Last time I checked, there were leadership PACs in the Senate. The last time I checked, we did not -- and we do not -- have the problems that, perhaps -- and I'm not putting down my brothers and others across the Hall. All I'm saying is, if you want to know why we need ethics reform, perhaps Mr. Godfrey should have looked downstairs and looked at someone he's real familiar with and say, "What have you done to bring us to this point in our history in South Carolina?"

Thank you, Mr. PRESIDENT. I look forward to debating this Bill tomorrow.

On motion of Senator LOURIE, with unanimous consent, the remarks of Senator JACKSON were ordered printed in the Journal.

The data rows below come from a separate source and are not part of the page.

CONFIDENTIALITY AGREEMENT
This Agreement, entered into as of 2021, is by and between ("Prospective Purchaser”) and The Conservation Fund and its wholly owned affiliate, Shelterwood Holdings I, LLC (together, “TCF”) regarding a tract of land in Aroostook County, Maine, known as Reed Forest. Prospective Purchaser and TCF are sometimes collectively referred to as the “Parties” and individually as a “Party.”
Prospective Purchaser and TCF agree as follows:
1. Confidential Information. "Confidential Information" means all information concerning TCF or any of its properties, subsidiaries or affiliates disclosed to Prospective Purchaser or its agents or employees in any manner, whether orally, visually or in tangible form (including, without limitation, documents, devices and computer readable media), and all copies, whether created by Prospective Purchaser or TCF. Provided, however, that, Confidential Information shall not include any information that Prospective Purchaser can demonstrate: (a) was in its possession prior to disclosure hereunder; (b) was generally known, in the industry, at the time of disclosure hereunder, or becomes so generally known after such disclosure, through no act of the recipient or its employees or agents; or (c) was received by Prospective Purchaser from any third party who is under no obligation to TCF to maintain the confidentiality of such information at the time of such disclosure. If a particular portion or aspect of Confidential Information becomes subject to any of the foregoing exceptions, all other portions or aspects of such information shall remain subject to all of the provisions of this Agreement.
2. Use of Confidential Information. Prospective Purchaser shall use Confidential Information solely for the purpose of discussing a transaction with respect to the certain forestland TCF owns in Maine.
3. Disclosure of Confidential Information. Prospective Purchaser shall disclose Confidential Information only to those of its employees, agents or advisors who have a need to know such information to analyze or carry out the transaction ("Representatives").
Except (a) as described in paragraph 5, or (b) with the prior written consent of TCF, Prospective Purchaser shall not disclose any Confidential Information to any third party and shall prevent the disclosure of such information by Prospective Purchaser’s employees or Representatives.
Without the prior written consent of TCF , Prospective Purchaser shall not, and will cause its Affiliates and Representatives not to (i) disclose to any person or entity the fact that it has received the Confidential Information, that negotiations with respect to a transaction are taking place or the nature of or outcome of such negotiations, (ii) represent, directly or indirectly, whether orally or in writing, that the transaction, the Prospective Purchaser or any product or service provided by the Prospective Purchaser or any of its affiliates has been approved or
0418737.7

By prior motion of Senator LARRY MARTIN, debate was interrupted by adjournment.

LOCAL APPOINTMENTS
Confirmations

Having received a favorable report from the Senate, the following appointments were confirmed in open session:

Initial Appointment, Charleston County Magistrate, with the term to commence April 30, 2011, and to expire April 30, 2014

Ellen Steinberg, 34 Smith Street, Charleston, SC 29401 VICE Bonnie L. Koontz

Initial Appointment, Spartanburg County Magistrate, with the term to commence April 30, 2011, and to expire April 30, 2015

Freddie Brown, Jr., 232 Burdette Street, Spartanburg, SC 29307 VICE James E. Talley

Reappointment, Georgetown County Master-in-Equity, with the term to commence December 31, 2013, and to expire December 31, 2019
Joe M. Crosby, 405 Dozier Street, Georgetown, SC 29440

Initial Appointment, Florence County Magistrate, with the term to commence April 30, 2010, and to expire April 30, 2014

Peter E. Becker, 1011 Mockingbird Circle, Florence, SC 29501 VICE Hon. James R. Harwell

On motion of Senators COURSON, LARRY MARTIN, ALEXANDER, ALLEN, BENNETT, BRIGHT, BRYANT, CAMPBELL, CAMPSEN, CLEARY, COLEMAN, CORBIN, CROMER, DAVIS, FAIR, GREGORY, GROOMS, HAYES, HEMBREE, HUTTO, JACKSON, JOHNSON, LEATHERMAN, LOURIE, MALLOY, SHANE MARTIN, MASSEY, MATTHEWS, McELVEEN, McGILL, NICHOLSON, O'DELL, PEELER, PINCKNEY, RANKIN, REESE, SCOTT, SETZLER, SHEALY, SHEHEEN, THURMOND, TURNER, VERDIN, WILLIAMS and YOUNG, with unanimous consent, the Senate stood adjourned in honor of Charlotte Ann Hitchcock, who was born today at 2:23 P.M. weighing 10 lbs. 7 oz. The Senate conveys its best wishes to the proud parents, Assistant Clerk Mike Hitchcock and wife, Regina, and big brother, Christian.